(MATERIAL TO PROCESS begins)

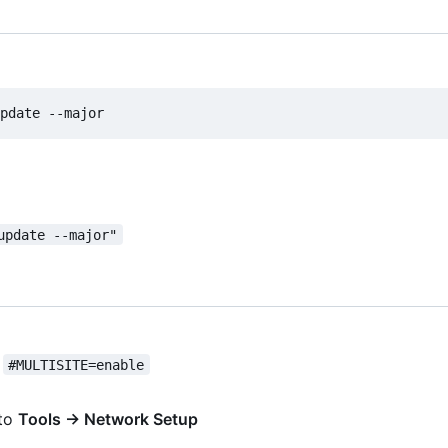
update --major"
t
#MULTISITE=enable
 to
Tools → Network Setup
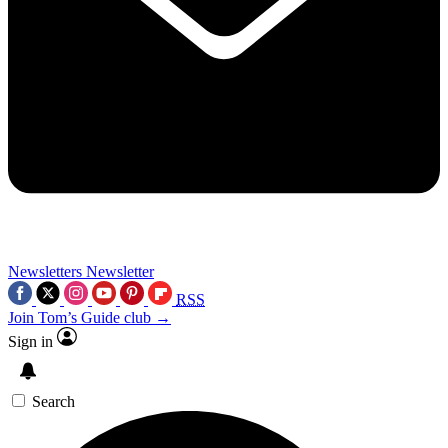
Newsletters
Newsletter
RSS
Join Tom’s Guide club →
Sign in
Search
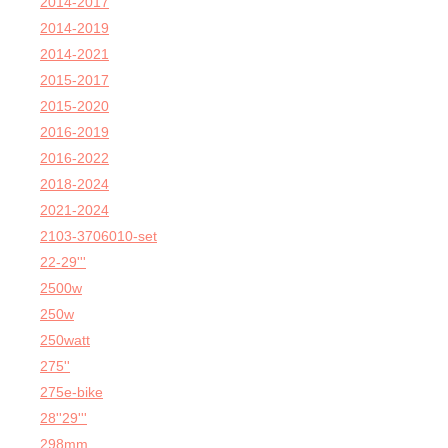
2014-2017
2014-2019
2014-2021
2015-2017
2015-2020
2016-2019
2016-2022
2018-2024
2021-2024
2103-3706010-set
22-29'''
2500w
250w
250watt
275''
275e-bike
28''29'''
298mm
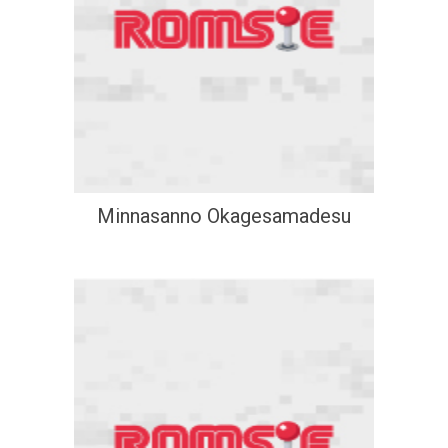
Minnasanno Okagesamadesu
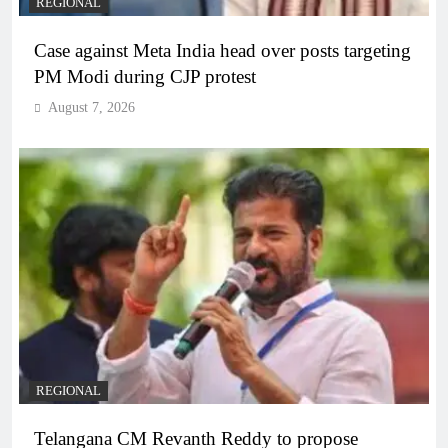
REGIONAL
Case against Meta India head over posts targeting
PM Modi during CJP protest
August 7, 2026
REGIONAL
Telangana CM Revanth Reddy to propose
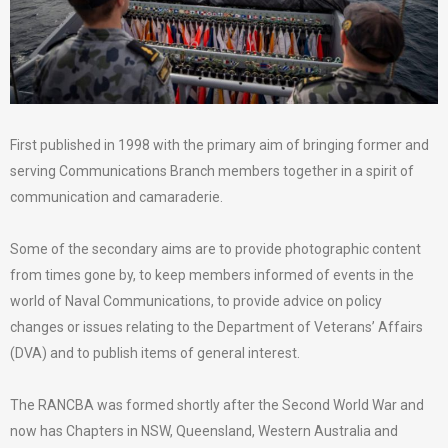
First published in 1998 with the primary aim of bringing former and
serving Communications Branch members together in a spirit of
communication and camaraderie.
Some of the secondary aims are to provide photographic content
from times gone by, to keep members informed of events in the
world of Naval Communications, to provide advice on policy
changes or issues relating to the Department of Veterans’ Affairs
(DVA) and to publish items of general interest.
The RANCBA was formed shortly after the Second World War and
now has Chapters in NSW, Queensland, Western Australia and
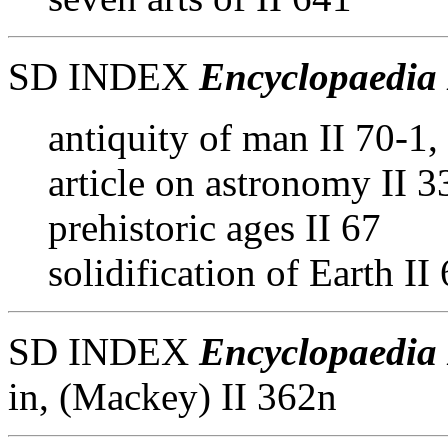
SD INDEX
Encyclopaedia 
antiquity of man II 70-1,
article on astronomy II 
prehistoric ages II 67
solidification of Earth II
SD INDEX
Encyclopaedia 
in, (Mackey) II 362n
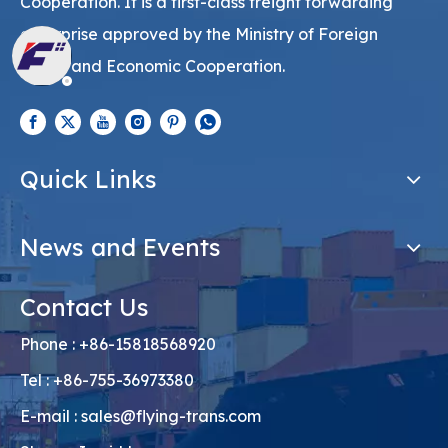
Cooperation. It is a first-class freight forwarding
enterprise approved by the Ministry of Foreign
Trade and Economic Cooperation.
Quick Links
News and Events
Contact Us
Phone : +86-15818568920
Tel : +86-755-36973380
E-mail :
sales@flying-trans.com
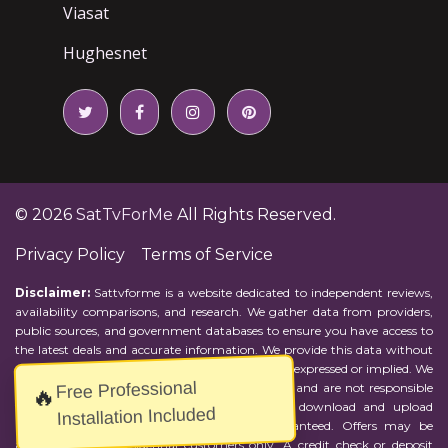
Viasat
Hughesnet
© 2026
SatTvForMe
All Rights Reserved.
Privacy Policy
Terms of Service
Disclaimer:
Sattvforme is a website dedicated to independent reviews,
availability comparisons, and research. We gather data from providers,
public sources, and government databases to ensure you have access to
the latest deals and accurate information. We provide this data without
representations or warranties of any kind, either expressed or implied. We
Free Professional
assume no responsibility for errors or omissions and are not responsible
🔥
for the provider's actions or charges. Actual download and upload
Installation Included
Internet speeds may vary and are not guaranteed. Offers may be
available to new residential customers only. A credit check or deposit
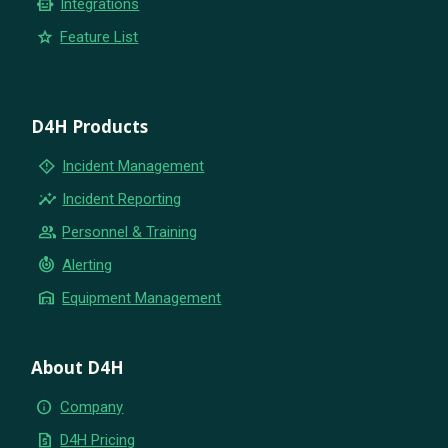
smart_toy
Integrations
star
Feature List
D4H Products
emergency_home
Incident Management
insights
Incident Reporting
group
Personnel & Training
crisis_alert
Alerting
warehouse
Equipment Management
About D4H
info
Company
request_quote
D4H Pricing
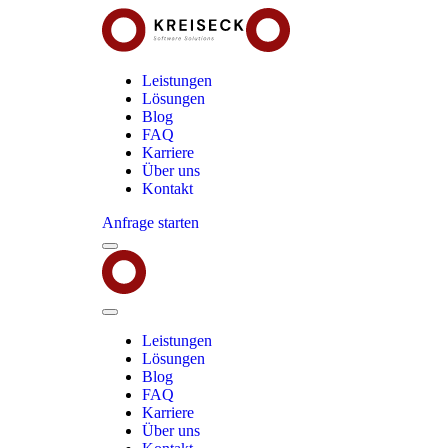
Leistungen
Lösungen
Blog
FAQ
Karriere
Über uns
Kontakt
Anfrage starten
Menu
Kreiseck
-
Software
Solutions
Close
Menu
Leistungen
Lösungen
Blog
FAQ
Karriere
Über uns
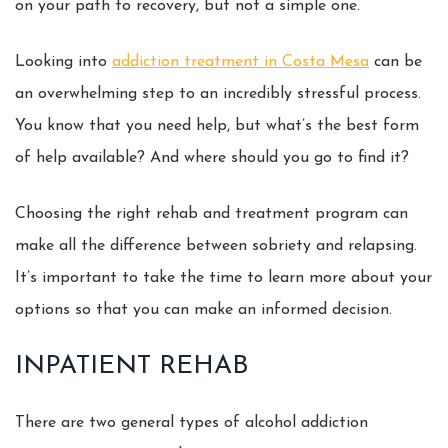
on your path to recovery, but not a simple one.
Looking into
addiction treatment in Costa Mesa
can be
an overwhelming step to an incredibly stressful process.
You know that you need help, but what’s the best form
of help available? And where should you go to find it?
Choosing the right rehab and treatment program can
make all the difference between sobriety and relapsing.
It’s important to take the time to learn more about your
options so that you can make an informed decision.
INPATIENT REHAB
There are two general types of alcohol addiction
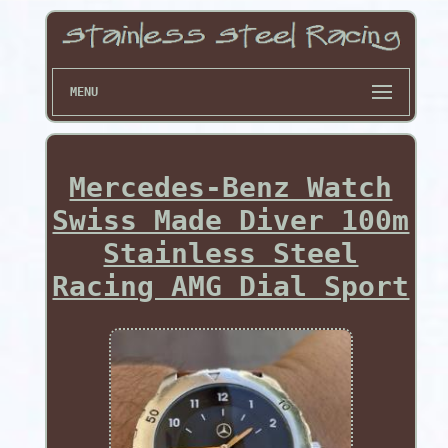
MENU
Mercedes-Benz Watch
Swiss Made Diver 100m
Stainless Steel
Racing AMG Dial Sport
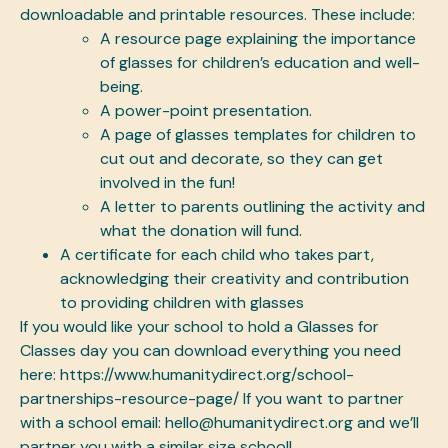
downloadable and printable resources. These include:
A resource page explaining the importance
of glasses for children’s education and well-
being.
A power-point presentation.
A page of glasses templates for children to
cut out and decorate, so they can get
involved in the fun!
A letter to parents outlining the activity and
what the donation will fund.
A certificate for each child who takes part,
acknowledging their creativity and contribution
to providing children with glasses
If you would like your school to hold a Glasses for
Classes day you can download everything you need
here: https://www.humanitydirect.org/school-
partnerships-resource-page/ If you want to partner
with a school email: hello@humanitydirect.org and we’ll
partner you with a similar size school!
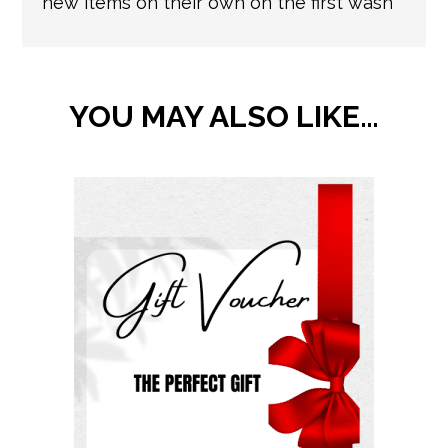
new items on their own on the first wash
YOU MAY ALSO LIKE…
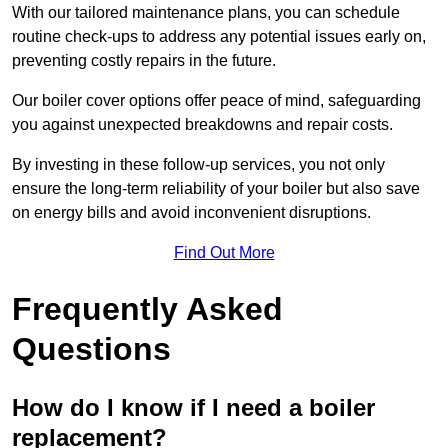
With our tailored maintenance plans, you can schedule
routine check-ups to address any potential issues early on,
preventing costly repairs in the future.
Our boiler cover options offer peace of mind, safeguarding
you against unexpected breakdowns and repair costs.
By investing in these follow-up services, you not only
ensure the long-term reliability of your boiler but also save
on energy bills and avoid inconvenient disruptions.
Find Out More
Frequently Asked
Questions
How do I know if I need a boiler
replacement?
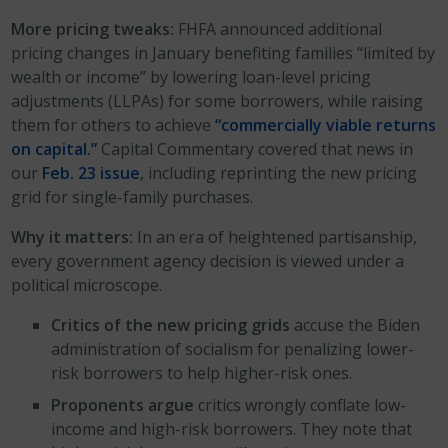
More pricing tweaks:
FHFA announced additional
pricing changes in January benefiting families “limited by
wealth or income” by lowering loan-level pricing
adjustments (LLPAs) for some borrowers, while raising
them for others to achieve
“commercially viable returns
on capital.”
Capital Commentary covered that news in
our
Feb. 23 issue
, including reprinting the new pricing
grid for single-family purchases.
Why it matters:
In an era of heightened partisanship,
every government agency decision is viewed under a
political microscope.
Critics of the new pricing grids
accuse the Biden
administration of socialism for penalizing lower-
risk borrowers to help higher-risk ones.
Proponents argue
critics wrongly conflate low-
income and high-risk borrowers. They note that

(MATERIAL TO PROCESS ends)

TASK DIRECTIONS:
Render every line of text from all the entries as a JSON list of strings, one string per line, with blank lines omitted. Exclude the pictures from the answer.

ANSWER SPACE:
[
  "update --major\"",
  "t",
  "#MULTISITE=enable",
  " to",
  "Tools → Network Setup",
  "Newsletters",
  "Newsletter",
  "RSS",
  "Join Tom’s Guide club →",
  "Sign in",
  "Search",
  "2014-2017",
  "2014-2019",
  "2014-2021",
  "2015-2017",
  "2015-2020",
  "2016-2019",
  "2016-2022",
  "2018-2024",
  "2021-2024",
  "2103-3706010-set",
  "22-29'''",
  "2500w",
  "250w",
  "250watt",
  "275''",
  "275e-bike",
  "28''29'''",
  "298mm",
  "Minnasanno Okagesamadesu",
  "REGIONAL",
  "Case against Meta India head over posts targeting",
  "PM Modi during CJP protest",
  "August 7, 2026",
  "REGIONAL",
  "Telangana CM Revanth Reddy to propose",
  "First published in 1998 with the primary aim of bringing former and",
  "serving Communications Branch members together in a spirit of",
  "communication and camaraderie.",
  "Some of the secondary aims are to provide photographic content",
  "from times gone by, to keep members informed of events in the",
  "world of Naval Communications, to provide advice on policy",
  "changes or issues relating to the Department of Veterans’ Affairs",
  "(DVA) and to publish items of general interest.",
  "The RANCBA was formed shortly after the Second World War and",
  "now has Chapters in NSW, Queensland, Western Australia and",
  "SD INDEX",
  "Encyclopaedia ",
  "antiquity of man II 70-1,",
  "article on astronomy II ",
  "prehistoric ages II 67",
  "solidification of Earth II",
  "SD INDEX",
  "Encyclopaedia ",
  "in, (Mackey) II 362n",
  "Cooperation. It is a first-class freight forwarding",
  "enterprise approved by the Ministry of Foreign",
  "Trade and Economic Cooperation.",
  "Quick Links",
  "News and Events",
  "Contact Us",
  "Phone : +86-15818568920",
  "Tel : +86-755-36973380",
  "E-mail :",
  "sales@flying-trans.com",
  "Viasat",
  "Hughesnet",
  "© 2026",
  "SatTvForMe",
  "All Rights Reserved.",
  "Privacy Policy",
  "Terms of Service",
  "Disclaimer:",
  "Sattvforme is a website dedicated to independent reviews,",
  "availability comparisons, and research. We gather data from providers,",
  "public sources, and government databases to ensure you have access to",
  "the latest deals and accurate information. We provide this data without",
  "representations or warranties of any kind, either expressed or implied. We",
  "Free Professional",
  "assume no responsibility for errors or omissions and are not responsible",
  "🔥",
  "for the provider's actions or charges. Actual download and upload",
  "Installation Included",
  "Internet speeds may vary and are not guaranteed. Offers may be",
  "available to new residential customers only. A credit check or deposit",
  "smart_toy",
  "Integrations",
  "star",
  "Feature List",
  "D4H Products",
  "emergency_home",
  "Incident Management",
  "insights",
  "Incident Reporting",
  "group",
  "Personnel & Training",
  "crisis_alert",
  "Alerting",
  "warehouse",
  "Equipment Management",
  "About D4H",
  "info",
  "Company",
  "request_quote",
  "D4H Pricing",
  "Leistungen",
  "Lösungen",
  "Blog",
  "FAQ",
  "Karriere",
  "Über uns",
  "Kontakt",
  "Anfrage starten",
  "Menu",
  "Kreiseck",
  "-",
  "Software",
  "Solutions",
  "Close",
  "Menu",
  "Leistungen",
  "Lösungen",
  "Blog",
  "FAQ",
  "Karriere",
  "Über uns",
  "on your path to recovery, but not a simple one.",
  "Looking into",
  "addiction treatment in Costa Mesa",
  "can be",
  "an overwhelming step to an incredibly stressful process.",
  "You know that you need help, but what’s the best form",
  "of help available? And where should you go to find it?",
  "Choosing the right rehab and treatment program can",
  "make all the difference between sobriety and relapsing.",
  "It’s important to take the time to learn more about your",
  "options so that you can make an informed decision.",
  "INPATIENT REHAB",
  "There are two general types of alcohol addiction",
  "MENU",
  "Mercedes-Benz Watch",
  "Swiss Made Diver 100m",
  "Stainless Steel",
  "Racing AMG Dial Sport",
  "downloadable and printable resources. These include:",
  "A resource page explaining the importance",
  "of glasses for children’s education and well-",
  "being.",
  "A power-point presentation.",
  "A page of glasses templates for children to",
  "cut out and decorate, so they can get",
  "involved in the fun!",
  "A letter to parents outlining the activity and",
  "what the donation will fund.",
  "A certificate for each child who takes part,",
  "acknowledging their creativity and contribution",
  "to providing children with glasses",
  "If you would like your school to hold a Glasses for",
  "Classes day you can download everything you need",
  "here: https://www.humanitydirect.org/school-",
  "partnerships-resource-page/ If you want to partner",
  "with a school email: hello@humanitydirect.org and we’ll",
  "partner you with a similar size school!",
  "new items on their own on the first wash",
  "YOU MAY ALSO LIKE…",
  "With our tailored maintenance plans, you can schedule",
  "routine check-ups to address any potential issues early on,",
  "preventing costly repairs in the future.",
  "Our boiler cover options offer peace of mind, safeguarding",
  "you against unexpected breakdowns and repair costs.",
  "By investing in these follow-up services, you not only",
  "ensure the long-term reliability of your boiler but also save",
  "on energy bills and avoid inconvenient disruptions.",
  "Find Out More",
  "Frequently Asked",
  "Questions",
  "How do I know if I need a boiler",
  "replacement?",
  "More pricing tweaks:",
  "FHFA announced additional",
  "pricing changes in January benefiting families “limited by",
  "wealth or income” by lowering loan-level pricing",
  "adjustments (LLPAs) for some borrowers, while raising",
  "them for others to achieve",
  "“commercially viable returns",
  "on capital.”",
  "Capital Commentary covered that news in",
  "our",
  "Feb. 23 issue",
  ", including reprinting the new pricing",
  "grid for single-family purchases.",
  "Why it matters:",
  "In an era of heightened partisanship,",
  "every government agency decision is viewed under a",
  "political microscope.",
  "Critics of the new pricing grids",
  "accuse the Biden",
  "administration of socialism for penalizing lower-",
  "risk borrowers to help higher-risk ones.",
  "Proponents argue",
  "critics wrongly conflate low-",
  "income and high-risk borrowers. They note that"
]